Teamsters v. Washington Department of Corrections: Female Gender is a Bona Fide Occupational Qualification for Certain Correctional Officers in Female Prison

In Teamsters Local Union No. 114 v. Washington Department of Corrections, ___ F.3d ___ (9th Cir. 6/12/15), the Department of Corrections (DOC) designated a "limited number of female-only correctional positions—specifically, 110 positions to patrol housing units, prison grounds, and work sites." The local union for correctional officers sued the DOC under Title VII, alleging that its policy discriminated against male correctional officers. The district court granted summary judgment in favor of the State, the union appealed, and the Ninth Circuit affirmed, holding as follows:

While Title VII prohibits employment practices that discriminate on the basis of sex, a facially discriminatory employment practice is allowed if sex is a bona fide occupational qualification (BFOQ) for the position. 

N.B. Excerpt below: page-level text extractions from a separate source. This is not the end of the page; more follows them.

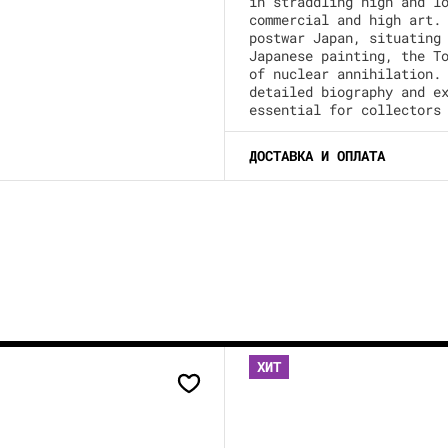
in straddling high and l
commercial and high art.
postwar Japan, situating
Japanese painting, the T
of nuclear annihilation.
detailed biography and e
essential for collectors
ДОСТАВКА И ОПЛАТА
ХИТ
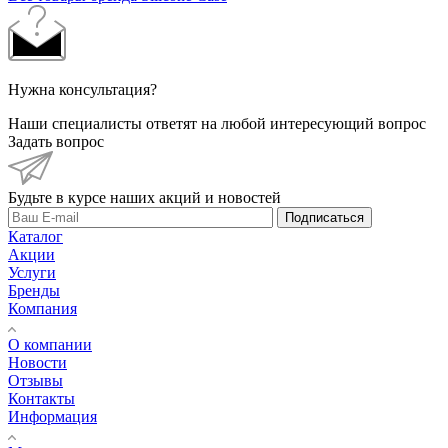
Нужна консультация?
Наши специалисты ответят на любой интересующий вопрос
Задать вопрос
Будьте в курсе наших акций и новостей
Подписаться
Каталог
Акции
Услуги
Бренды
Компания
О компании
Новости
Отзывы
Контакты
Информация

To justify discrimination under the BFOQ exception, an employer must show, by a preponderance of the evidence, that: (1) the "job qualification justifying the discrimination is reasonably necessary to the essence of its business"; and (2) "sex is a legitimate proxy for determining" whether a correctional officer has the necessary job qualifications.
"Judgments by prison administrators that are the product of a reasoned decision-making process, based on available information and expertise, are entitled to some deference." The DOC in this case underwent an exhaustive process to determine that sex was a BFOQ for the positions at issue, and the DOC's judgment was entitled to deference.

Female gender was a BFOQ for the positions at issue. The DOC identified several reasons for placing only women into these positions: improving security, protecting inmate privacy, and preventing sexual assaults. Placing only women in these positions was reasonably necessary to the essence of prison administration. The employees' sex was a "legitimate proxy" for determining whether officers had the necessary job qualifications to meet these goals, and alternatives to the sex-based classification were "reasonably considered and refuted."